DATA EXTRACT
┏━━
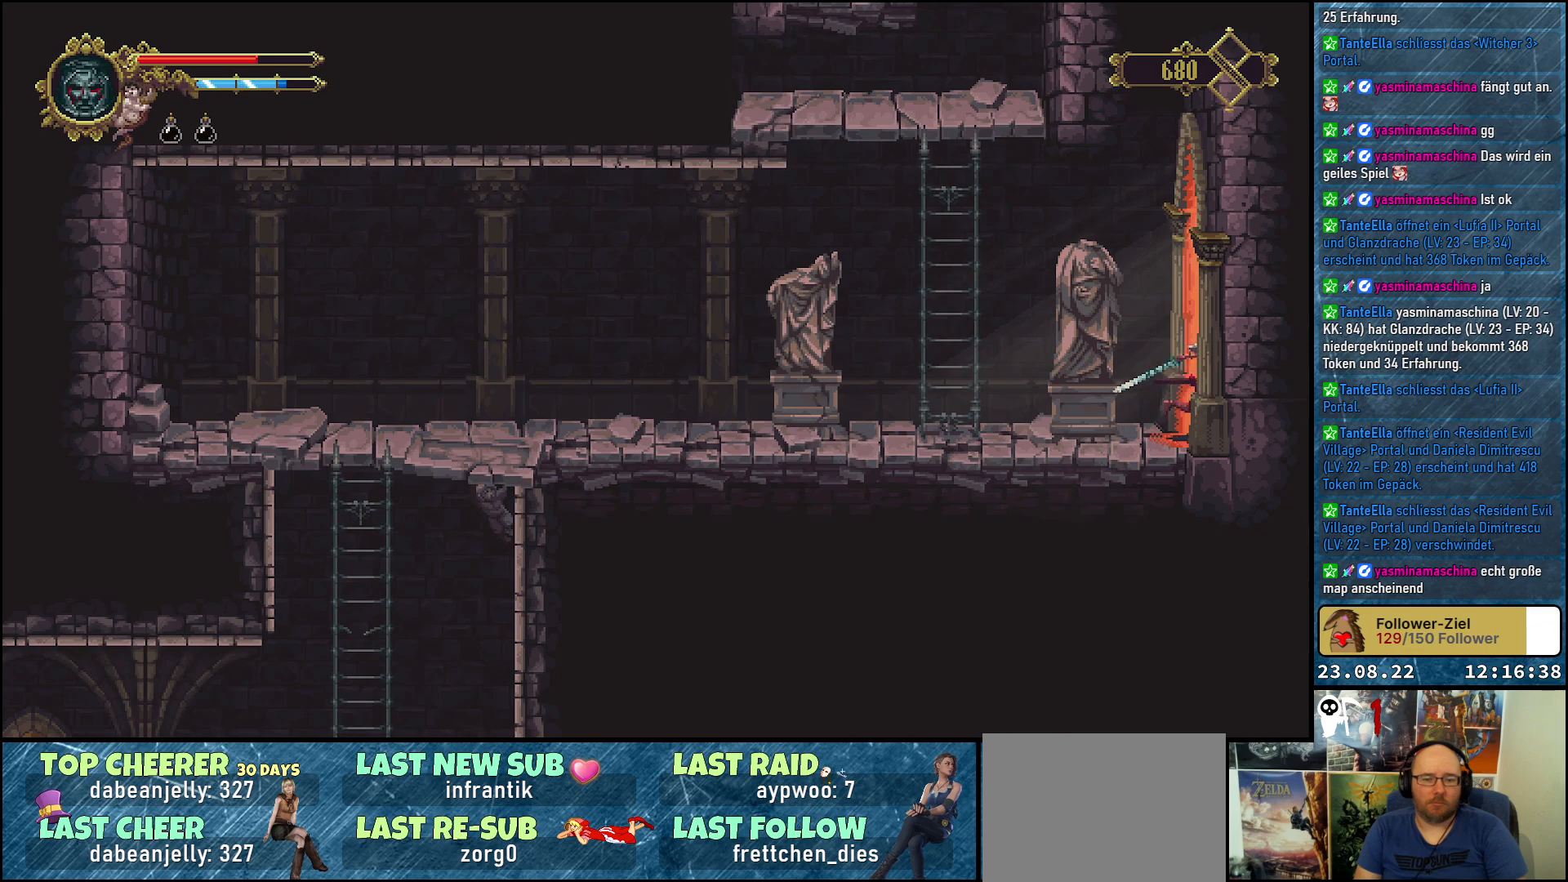
{"buttons": ["DPAD_RIGHT"], "left_stick": "center", "right_stick": "center", "events": []}
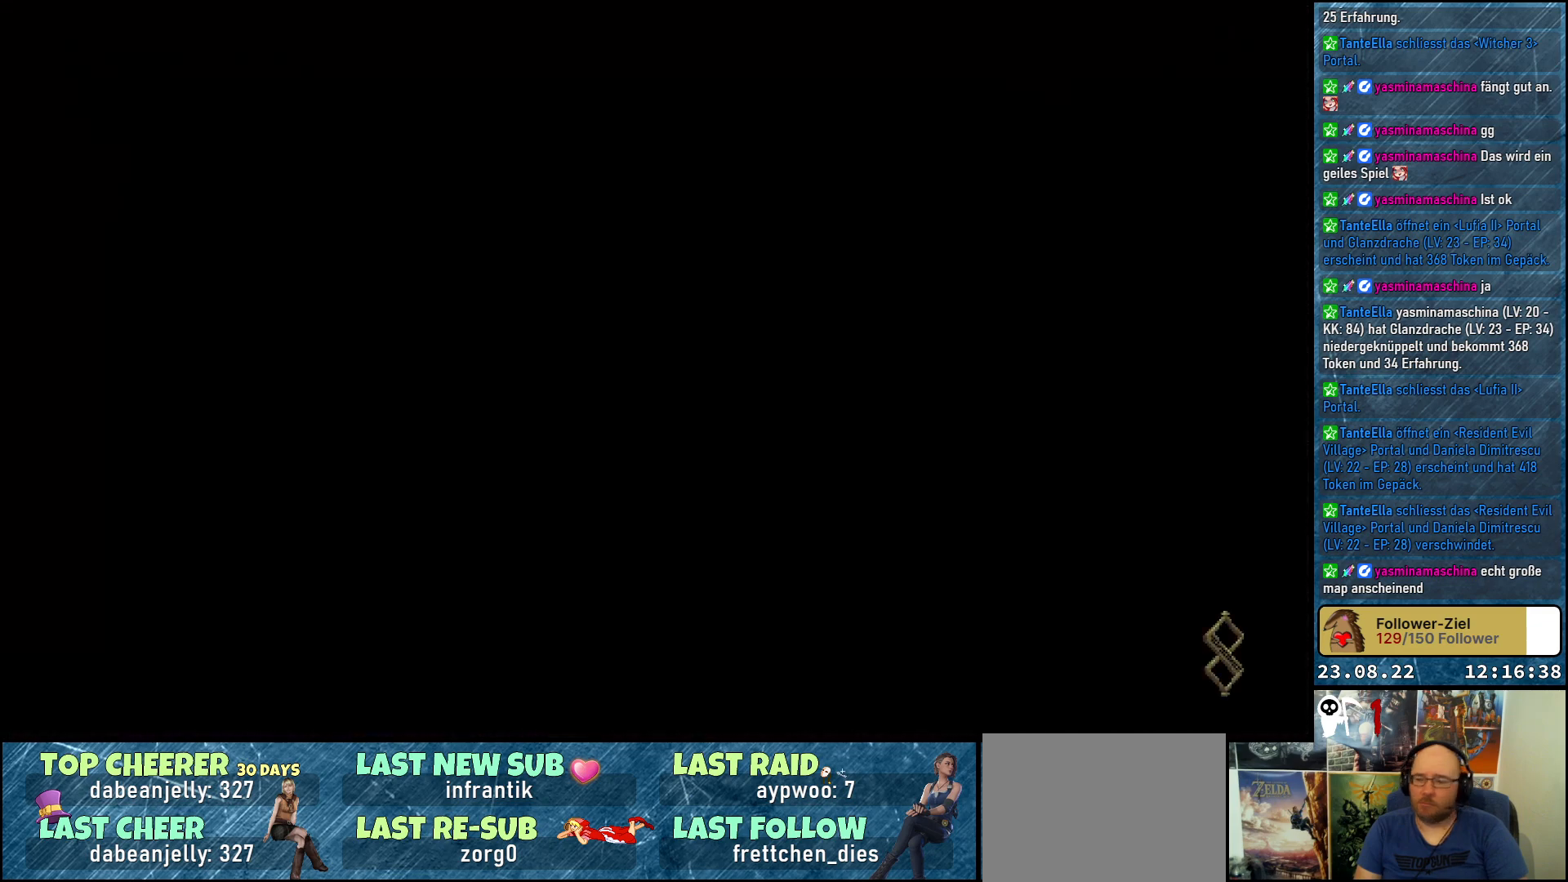
{"buttons": [], "left_stick": "center", "right_stick": "center", "events": [[33, "DPAD_RIGHT", "up"]]}
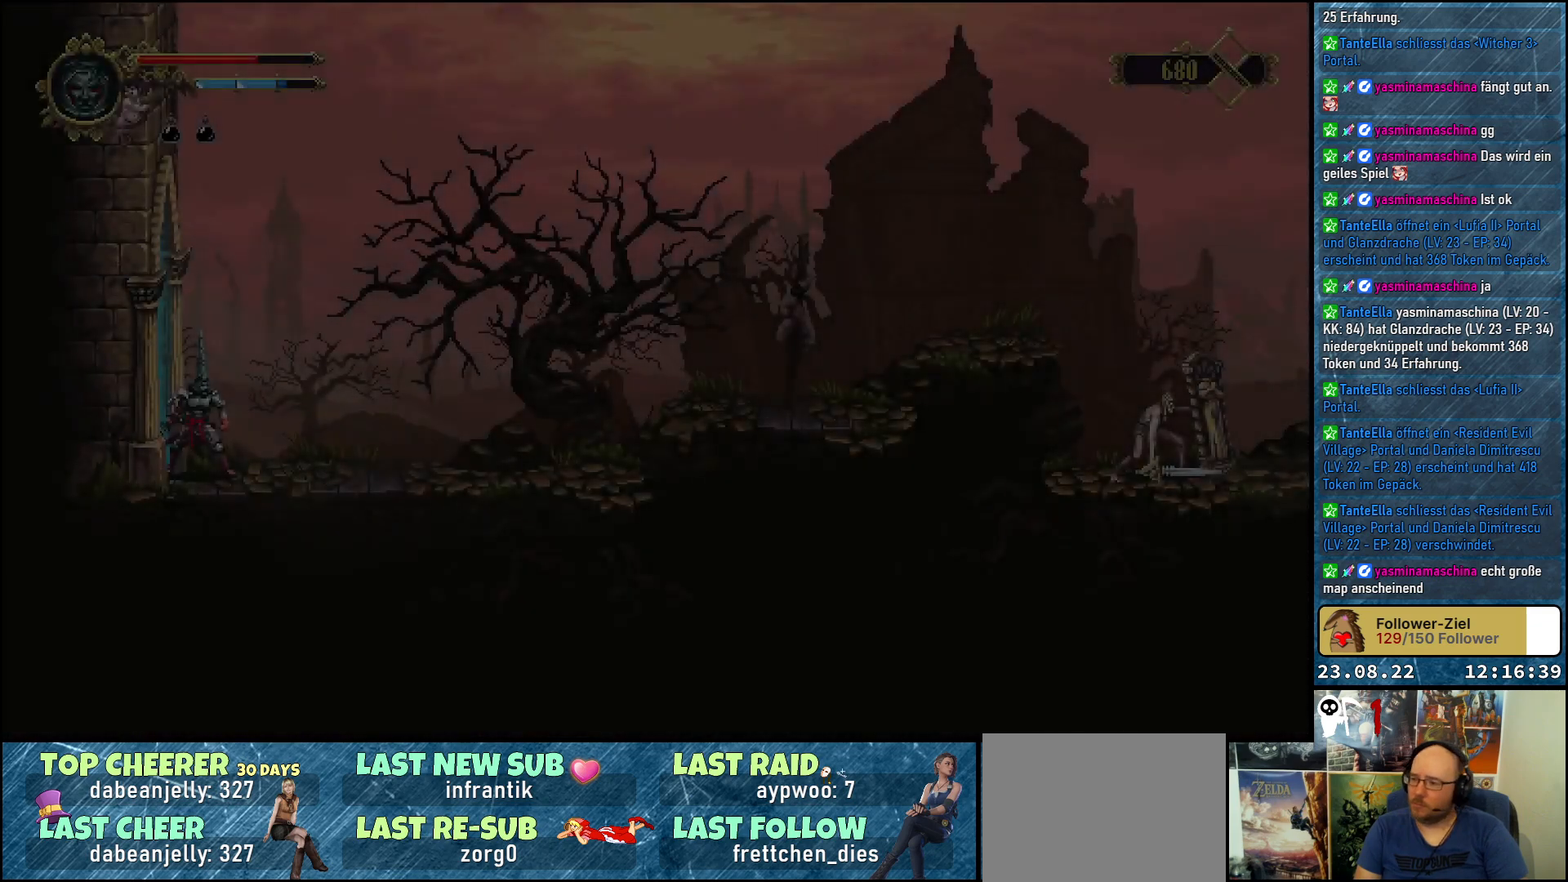
{"buttons": ["DPAD_RIGHT"], "left_stick": "center", "right_stick": "center", "events": [[367, "DPAD_RIGHT", "down"]]}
┗━━
TO DO
Print the preceding material over again exactly. Please leave the pictures out.

RESPONSE TO THE EXERCISE
{"buttons": ["DPAD_RIGHT"], "left_stick": "center", "right_stick": "center", "events": []}
{"buttons": [], "left_stick": "center", "right_stick": "center", "events": [[33, "DPAD_RIGHT", "up"]]}
{"buttons": ["DPAD_RIGHT"], "left_stick": "center", "right_stick": "center", "events": [[367, "DPAD_RIGHT", "down"]]}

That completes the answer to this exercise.